Guided by the historical research of the West Point Cadets, we began our preservation on Widerstandsnest 62. The nearly quarter-mile long Omaha beach was the first site we documented. With drones, scanners and a new custom photogrammetry rig, we followed the path of General Norman Cota who coined the phrase “Rangers, lead the way!” from his ocean landing site. We worked our way landward toward the two large H669 casemates. We spent a total of two days at this location making sure we captured every aspect of the locations central to General Cota’s journey towards the liberation of France. The West Point Cadets who joined us will use the data they collected to create an application that be made available to the public for educational purposes in the spring.
The American Normandy Cemetery was our next stop. We took a break from documenting the site to watch and record a laying of the wreath ceremony by the West Point Cadets at the Map room of the Cemetery. It was a very somber and moving ceremony; a fitting tribute to the lives commemorated at the Cemetery.
Pointe du Hoc was our final stop in France. From the top of hundred-foot cliffs we documented the casemate, anti-air, and look-out bunkers between Omaha and Utah Beach. During our documentation, there was a moment when the realization of what had truly occurred here overwhelmed us all. Only looking down from above can you understand the magnitude of their task. Soldiers had climbed up these cliffs, hand-over-hand, while being shot at, only to then face the heavily fortified German bunkers. We were told that out of the 270 soldiers who took part in the invasion at this site, only 90 survived and only 10 were uninjured. The statistics were staggering, and the odds stacked against the Allies made the victory only more historic.
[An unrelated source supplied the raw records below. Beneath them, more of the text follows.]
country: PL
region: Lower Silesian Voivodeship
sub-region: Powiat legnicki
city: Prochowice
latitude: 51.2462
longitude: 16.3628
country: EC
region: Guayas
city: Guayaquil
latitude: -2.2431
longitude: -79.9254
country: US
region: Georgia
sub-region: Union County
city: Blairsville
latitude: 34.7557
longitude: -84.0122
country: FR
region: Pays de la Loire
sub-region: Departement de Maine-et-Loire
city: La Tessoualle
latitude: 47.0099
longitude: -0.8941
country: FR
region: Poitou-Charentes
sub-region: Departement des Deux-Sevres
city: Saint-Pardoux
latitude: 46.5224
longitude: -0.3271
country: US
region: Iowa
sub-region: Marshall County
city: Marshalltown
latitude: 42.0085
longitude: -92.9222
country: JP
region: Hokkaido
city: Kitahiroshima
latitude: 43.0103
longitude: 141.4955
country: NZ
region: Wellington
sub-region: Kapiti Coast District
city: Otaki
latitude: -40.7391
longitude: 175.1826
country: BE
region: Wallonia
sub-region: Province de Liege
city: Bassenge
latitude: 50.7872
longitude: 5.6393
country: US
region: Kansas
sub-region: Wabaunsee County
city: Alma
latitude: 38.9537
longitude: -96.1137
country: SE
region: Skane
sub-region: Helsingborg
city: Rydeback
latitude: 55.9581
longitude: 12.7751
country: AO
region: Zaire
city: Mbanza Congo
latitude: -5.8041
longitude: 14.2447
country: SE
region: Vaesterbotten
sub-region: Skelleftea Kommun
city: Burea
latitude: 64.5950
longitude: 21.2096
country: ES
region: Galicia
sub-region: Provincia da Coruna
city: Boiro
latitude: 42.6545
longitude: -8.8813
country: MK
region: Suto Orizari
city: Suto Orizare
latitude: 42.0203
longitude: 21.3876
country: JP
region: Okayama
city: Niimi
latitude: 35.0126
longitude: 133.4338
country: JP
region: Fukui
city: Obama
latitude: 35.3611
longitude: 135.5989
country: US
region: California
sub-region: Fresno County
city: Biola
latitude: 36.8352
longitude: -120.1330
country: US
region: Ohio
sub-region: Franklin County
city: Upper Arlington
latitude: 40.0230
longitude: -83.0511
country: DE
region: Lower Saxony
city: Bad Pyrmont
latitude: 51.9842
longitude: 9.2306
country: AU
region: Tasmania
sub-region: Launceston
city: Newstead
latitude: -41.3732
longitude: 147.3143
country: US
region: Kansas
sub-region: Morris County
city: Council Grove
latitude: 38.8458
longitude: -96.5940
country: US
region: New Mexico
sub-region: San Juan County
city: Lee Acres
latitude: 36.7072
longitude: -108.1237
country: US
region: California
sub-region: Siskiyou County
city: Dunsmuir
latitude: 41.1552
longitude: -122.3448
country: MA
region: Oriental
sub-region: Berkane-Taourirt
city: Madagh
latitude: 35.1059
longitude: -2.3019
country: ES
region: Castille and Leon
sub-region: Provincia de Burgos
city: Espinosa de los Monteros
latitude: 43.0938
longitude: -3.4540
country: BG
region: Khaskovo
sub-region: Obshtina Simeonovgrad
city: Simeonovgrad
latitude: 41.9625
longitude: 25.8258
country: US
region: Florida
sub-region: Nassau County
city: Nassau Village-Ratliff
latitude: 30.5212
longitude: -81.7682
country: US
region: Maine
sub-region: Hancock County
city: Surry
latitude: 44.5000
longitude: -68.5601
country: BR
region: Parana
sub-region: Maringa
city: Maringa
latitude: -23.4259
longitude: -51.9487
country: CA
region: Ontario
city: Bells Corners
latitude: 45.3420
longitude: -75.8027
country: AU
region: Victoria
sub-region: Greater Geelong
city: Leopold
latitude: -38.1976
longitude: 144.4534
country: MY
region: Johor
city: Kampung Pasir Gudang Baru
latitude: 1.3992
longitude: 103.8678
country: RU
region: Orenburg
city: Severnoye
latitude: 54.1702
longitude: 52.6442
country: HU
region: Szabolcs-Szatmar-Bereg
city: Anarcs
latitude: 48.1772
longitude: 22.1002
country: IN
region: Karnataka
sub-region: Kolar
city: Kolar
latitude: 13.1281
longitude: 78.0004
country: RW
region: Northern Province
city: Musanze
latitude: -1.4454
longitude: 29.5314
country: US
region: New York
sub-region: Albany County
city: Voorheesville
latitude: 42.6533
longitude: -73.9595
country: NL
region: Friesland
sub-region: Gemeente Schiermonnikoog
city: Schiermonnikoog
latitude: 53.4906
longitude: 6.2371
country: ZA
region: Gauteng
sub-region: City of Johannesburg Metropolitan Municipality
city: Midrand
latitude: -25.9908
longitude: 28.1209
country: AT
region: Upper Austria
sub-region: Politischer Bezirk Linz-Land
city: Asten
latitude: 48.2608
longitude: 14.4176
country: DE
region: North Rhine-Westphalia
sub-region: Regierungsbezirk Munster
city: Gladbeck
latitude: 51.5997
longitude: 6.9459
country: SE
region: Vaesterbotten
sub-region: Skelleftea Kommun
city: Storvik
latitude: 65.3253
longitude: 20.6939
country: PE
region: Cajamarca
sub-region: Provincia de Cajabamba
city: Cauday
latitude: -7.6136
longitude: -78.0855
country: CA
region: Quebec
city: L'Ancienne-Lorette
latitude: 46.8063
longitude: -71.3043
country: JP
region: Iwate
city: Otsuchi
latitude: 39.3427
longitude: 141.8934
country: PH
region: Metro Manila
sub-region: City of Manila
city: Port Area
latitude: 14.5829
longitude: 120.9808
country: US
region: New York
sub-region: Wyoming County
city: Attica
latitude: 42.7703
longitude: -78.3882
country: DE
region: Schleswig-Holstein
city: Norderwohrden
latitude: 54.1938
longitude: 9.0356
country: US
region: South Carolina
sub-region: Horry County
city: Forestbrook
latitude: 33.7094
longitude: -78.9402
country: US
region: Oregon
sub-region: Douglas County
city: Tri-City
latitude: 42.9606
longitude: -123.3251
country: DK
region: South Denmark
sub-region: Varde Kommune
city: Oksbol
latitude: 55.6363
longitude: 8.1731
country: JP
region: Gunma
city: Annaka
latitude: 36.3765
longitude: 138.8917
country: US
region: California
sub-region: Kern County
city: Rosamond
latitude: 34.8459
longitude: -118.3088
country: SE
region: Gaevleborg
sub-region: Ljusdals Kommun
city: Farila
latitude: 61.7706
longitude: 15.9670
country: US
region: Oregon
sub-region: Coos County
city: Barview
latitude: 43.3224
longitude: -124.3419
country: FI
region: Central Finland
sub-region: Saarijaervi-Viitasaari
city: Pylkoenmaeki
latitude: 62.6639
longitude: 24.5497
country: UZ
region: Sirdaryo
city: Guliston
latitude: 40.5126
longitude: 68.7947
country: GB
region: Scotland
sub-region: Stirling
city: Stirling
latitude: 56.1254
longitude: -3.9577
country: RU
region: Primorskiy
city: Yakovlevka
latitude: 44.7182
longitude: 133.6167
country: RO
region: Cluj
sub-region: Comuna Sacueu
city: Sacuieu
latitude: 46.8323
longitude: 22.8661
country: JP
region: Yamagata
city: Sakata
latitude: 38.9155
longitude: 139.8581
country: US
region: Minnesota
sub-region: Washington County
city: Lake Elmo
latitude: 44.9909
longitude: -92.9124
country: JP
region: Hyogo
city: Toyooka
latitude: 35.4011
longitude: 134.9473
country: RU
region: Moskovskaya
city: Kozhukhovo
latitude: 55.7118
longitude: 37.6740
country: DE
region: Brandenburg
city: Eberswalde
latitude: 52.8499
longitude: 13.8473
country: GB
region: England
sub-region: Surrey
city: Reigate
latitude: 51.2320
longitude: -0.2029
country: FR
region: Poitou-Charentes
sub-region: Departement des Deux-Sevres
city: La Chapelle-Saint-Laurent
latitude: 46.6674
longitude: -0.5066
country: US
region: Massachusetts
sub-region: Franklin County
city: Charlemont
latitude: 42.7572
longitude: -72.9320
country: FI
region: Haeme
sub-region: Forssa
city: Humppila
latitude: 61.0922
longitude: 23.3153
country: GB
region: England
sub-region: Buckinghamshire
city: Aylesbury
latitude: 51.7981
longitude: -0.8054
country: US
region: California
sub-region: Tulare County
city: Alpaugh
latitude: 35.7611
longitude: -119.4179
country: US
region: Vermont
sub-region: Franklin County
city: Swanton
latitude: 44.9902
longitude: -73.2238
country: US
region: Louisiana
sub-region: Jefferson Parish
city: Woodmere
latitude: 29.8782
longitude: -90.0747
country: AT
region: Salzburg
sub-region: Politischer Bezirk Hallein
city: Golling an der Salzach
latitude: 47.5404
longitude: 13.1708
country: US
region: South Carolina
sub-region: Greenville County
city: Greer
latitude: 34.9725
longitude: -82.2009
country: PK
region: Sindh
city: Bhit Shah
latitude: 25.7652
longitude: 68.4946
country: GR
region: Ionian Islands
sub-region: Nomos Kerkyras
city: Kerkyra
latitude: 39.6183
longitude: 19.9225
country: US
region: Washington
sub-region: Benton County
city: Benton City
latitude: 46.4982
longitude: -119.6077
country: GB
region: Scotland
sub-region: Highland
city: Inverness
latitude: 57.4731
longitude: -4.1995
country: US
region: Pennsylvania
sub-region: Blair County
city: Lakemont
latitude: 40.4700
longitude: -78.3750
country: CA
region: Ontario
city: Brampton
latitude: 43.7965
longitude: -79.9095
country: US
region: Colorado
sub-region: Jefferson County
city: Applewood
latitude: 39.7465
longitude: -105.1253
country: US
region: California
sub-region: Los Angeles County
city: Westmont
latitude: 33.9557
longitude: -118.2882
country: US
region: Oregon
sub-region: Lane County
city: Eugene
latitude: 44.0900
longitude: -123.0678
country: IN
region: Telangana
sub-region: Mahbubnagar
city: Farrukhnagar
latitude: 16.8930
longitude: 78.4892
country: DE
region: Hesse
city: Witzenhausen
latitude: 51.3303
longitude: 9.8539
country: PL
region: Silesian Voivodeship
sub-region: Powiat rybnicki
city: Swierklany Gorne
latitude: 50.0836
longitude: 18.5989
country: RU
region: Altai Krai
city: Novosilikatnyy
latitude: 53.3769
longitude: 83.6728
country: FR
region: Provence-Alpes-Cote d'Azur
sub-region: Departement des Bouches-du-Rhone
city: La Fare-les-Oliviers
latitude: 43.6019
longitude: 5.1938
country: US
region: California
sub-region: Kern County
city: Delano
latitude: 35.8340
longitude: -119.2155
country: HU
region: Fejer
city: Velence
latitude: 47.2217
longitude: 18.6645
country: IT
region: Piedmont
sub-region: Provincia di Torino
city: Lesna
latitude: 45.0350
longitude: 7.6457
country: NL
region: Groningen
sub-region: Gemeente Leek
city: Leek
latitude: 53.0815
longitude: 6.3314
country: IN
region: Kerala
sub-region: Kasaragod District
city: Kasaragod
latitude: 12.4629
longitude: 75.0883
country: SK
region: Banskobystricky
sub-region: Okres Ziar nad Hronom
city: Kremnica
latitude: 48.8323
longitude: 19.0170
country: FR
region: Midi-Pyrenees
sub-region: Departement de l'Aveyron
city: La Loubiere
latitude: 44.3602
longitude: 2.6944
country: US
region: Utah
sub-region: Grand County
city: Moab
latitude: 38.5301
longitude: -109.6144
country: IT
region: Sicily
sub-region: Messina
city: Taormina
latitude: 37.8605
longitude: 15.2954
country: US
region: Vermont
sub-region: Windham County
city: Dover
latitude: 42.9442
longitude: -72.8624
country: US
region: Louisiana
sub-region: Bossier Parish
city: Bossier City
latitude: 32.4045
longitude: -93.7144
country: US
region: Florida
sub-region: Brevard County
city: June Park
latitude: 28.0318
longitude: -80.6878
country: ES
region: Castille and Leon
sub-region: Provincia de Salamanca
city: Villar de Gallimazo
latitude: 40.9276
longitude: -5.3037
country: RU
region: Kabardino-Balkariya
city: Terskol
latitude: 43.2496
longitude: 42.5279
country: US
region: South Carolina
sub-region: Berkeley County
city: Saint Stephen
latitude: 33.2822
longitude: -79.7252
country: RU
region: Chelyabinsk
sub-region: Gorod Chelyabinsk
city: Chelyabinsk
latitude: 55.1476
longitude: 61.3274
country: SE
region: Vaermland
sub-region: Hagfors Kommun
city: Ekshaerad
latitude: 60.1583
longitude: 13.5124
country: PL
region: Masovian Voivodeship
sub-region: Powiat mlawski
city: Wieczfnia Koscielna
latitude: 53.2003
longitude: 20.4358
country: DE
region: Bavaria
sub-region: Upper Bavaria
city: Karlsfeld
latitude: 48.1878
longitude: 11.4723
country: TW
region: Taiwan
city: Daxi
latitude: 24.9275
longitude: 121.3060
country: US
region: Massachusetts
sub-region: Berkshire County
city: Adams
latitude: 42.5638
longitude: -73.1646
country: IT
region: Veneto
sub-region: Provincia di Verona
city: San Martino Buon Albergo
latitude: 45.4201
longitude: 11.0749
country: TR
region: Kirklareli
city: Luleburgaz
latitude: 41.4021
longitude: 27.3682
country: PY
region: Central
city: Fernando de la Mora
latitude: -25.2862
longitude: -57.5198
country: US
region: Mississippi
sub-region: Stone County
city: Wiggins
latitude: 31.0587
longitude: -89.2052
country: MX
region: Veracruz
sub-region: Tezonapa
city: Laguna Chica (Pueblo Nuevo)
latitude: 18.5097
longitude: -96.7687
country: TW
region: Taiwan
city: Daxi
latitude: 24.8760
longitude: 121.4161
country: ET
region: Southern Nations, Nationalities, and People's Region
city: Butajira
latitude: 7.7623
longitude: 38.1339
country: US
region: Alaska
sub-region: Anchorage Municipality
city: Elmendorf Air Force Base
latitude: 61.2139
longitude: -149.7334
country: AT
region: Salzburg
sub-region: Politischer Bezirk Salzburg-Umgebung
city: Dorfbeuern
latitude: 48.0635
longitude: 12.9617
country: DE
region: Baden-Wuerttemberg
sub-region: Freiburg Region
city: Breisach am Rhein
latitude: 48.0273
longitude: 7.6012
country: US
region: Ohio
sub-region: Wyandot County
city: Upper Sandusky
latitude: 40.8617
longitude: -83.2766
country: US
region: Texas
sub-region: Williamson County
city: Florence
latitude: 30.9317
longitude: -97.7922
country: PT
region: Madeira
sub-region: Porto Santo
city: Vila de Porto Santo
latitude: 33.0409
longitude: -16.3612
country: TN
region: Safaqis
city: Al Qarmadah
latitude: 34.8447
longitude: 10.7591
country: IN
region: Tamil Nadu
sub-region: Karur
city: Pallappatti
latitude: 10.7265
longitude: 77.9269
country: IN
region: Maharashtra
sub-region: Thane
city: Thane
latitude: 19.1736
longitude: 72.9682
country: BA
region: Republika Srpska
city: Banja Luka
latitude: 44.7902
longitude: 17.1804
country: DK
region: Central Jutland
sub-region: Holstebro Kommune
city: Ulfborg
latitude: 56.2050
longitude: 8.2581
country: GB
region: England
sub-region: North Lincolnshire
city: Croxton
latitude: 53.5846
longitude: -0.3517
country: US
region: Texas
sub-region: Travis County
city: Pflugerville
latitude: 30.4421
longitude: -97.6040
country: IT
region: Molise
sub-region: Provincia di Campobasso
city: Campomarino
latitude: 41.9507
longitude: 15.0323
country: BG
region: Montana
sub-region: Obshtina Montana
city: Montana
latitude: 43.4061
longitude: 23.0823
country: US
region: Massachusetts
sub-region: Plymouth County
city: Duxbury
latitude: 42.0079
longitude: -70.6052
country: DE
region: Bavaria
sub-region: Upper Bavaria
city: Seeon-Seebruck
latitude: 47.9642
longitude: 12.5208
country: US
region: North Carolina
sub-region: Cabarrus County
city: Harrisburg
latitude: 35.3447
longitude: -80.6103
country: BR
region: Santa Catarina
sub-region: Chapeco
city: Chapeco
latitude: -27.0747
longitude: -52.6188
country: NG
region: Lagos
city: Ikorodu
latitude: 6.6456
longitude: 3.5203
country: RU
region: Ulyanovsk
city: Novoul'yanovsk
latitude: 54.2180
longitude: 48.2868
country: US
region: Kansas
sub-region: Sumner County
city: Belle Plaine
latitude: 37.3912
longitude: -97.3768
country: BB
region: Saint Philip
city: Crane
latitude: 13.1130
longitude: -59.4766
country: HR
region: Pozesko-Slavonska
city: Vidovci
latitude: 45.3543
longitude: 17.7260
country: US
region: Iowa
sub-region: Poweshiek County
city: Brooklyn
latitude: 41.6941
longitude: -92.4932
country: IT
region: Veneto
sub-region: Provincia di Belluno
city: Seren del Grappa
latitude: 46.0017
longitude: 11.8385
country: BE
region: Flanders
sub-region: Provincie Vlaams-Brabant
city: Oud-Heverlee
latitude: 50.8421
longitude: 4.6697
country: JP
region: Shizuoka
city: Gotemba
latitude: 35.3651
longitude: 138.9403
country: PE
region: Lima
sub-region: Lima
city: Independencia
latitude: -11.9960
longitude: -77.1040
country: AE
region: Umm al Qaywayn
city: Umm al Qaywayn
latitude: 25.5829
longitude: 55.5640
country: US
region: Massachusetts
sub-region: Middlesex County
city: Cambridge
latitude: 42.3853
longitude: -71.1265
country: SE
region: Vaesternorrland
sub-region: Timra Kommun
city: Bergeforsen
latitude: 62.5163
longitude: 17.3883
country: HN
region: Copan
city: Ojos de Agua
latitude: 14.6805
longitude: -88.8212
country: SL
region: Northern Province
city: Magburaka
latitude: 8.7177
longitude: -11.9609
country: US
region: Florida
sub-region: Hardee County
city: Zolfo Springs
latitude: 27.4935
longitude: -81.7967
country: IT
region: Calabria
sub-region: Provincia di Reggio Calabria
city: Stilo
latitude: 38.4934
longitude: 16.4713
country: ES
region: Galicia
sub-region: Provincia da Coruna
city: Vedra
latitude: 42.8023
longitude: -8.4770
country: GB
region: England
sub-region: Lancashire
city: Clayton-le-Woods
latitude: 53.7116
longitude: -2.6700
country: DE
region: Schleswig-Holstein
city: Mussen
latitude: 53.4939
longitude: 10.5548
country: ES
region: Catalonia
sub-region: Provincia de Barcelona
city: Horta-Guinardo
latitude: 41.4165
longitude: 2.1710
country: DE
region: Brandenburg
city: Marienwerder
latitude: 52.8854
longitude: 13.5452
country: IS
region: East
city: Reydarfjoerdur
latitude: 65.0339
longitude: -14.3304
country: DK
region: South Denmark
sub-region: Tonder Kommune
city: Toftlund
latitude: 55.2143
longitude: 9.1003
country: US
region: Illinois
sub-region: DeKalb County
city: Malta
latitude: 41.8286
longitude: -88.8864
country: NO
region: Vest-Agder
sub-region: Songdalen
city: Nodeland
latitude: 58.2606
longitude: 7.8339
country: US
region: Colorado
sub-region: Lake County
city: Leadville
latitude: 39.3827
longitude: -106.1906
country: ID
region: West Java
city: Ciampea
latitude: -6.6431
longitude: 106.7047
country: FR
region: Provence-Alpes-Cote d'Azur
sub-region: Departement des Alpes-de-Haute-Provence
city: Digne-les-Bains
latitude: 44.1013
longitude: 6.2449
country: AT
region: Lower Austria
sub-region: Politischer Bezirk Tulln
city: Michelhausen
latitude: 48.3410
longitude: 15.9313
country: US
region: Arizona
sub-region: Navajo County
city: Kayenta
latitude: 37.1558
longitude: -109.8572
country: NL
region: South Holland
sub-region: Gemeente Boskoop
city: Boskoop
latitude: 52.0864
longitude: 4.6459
For all of these sites I was in charge of Aerial Photogrammetry. Using the DJI Phantom 4 Pro drone I would take pictures of higher hard to reach areas on the map room and chapel of the American Normandy Cemetery. I would use the drone to capture low altitude shots of the bunkers and surrounding areas at WN62 and Pointe du Hoc. After the 6 days we were there I had taken nearly 40,000 photos out of the over 100,000 photos taken on the trip. With everything organized and put onto hard drives, we had collected a cumulative total of nearly 2 terabytes of data.
No matter the cold conditions or long hours we worked, I enjoyed every moment of this expedition. The opportunity to experience such a critical site, to use cutting-edge technology to preserve its valuable details and feel the importance and reverence the locals had for its role in history is something I will value for a lifetime.
This project was made possible through the support of Jim Morris, a Seagate executive and West Point alumni.